Whether or not the SC has jurisdiction over the matter in question? Held: Bar integration does not compel the lawyer to associate with anyone. He is free to attend or not attend the meetings of his Integrated Bar Chapter or vote or refuse to vote in its elections as he chooses. The only compulsion to which he is subjected is the payment of annual dues. The Supreme Court, in order to further the State's legitimate interest in elevating the quality of professional legal services, may require that the cost of improving the profession in this fashion be shared by the subjects and beneficiaries of the regulatory program the lawyers. Relative to the issue of the power and/or jurisdiction of the Supreme Court to strike the name of a lawyer from its Roll of Attorneys, it is sufficient to state that the matters of admission, suspension, disbarment and reinstatement of lawyers and their regulation and supervision have been and are indisputably recognized as inherent judicial functions and responsibilities, and the authorities holding such are legion. WHEREFORE, premises considered, it is the unanimous sense of the Court that the respondent Marcial A. Edillon should be as he is hereby disbarred, and his name is hereby ordered stricken from the Roll of Attorneys of the Court. ULEP V LEGAL CLINIC FACTS: Ulep prays the Supreme Court to order the Legal Clinic to cease, issuing advertisement similar to or of the same tenor as that of annexes A and B (p381). Legal Clinic admits the facts of publication of said advertisement that claims that it is not engage in the practice of law but in the rendering of legal support services through paralegals with the use of modern computers and electronic machine.

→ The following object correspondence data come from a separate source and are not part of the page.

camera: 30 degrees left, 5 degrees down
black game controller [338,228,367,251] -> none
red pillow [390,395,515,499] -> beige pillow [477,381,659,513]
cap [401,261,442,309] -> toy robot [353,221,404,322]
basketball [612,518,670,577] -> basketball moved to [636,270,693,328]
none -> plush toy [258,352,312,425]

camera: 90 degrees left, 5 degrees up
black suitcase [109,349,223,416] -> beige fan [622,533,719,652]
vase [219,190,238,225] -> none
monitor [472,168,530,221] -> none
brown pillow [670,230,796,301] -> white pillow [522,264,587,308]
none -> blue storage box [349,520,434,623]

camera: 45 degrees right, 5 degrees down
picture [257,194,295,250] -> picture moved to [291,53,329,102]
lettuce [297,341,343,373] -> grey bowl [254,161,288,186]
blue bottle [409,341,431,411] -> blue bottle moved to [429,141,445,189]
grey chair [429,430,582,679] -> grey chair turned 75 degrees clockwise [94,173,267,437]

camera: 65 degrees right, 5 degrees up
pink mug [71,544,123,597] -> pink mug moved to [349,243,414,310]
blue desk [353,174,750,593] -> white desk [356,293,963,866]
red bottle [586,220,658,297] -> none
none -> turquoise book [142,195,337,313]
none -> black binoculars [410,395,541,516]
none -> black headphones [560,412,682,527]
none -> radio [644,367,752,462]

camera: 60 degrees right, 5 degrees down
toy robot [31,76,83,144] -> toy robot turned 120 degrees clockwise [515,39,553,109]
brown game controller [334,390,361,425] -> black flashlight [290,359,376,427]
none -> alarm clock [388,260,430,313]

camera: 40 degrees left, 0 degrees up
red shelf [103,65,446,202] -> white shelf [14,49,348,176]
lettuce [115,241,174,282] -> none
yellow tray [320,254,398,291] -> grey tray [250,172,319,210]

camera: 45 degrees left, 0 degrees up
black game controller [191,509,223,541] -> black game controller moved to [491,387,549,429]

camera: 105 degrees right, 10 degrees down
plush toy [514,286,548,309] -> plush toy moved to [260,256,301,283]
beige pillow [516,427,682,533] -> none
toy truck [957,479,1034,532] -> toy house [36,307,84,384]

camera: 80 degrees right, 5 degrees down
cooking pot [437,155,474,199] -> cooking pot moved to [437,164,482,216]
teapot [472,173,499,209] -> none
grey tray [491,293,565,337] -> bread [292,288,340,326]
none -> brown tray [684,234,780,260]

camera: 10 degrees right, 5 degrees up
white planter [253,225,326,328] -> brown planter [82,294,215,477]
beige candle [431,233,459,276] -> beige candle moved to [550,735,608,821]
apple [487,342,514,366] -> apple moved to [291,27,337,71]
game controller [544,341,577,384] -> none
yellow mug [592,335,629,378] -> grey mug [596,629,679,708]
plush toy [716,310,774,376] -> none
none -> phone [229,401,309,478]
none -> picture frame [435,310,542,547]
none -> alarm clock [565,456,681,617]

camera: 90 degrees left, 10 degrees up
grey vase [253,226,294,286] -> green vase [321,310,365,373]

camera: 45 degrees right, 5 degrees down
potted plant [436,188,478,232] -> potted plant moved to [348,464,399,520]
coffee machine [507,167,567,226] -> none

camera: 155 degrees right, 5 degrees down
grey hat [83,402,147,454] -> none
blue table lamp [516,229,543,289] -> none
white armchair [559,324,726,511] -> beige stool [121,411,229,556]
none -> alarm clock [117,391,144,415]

W/N the services offered by Legal Clinic as advertised by it constitutes practice of law Whether the same can properly be the subject of the advertisement complained of According to the IBP, notwithstanding the manner by which respondent endeavored to distinguish the 2 terms, legal support services and legal services, common sense would readily dictate that the same are essentially without substantial distinction. The use of the name the Legal Clinic gives the impression that the respondent corporation is being managed by lawyers and that it renders legal services. The advertisement

in question is meant to induce the performance of acts contrary to law, morals, public order and public policy. This is in violation of Canon 1 Rule 1.02 that is counseling illegal activities. Practice of law means any activity, in or out of court which requires that application of law, legal procedures, knowledge, training and experience. Applying the case Cayetano vs. Monsod, the court agrees that the activities of the respondent Legal Clinic constitute the practice of law. Such a conclusion will not be altered by the fact that respondent does not represent clients in court since law practice is not limited merely to court appearances. Regarding the issue on the validity of the questioned advertisements, the Code of Profession Responsibility provides that a lawyer, in making known his legal services shall use only true, honest, fair, and objective information or statement of facts. The proscription against advertising of legal services rests on the fundamental postulate that the practice of law is a profession. Exceptions: o Publication in reputable law lists, in a manner consistent with the standards of conduct imposed by the canon o Ordinary, simple professional card. The card may contain only the statement of his name, the law firm, address and branch of law practiced. Considering that Atty. Nogales who is the prime incorporator, major stockholder and proprietor of the legal clinic is a member of the Philippine Bar, he is hereby reprimanded with a warning that the repetition of the same or similar acts which are involved in this proceeding will be dealt with more severely.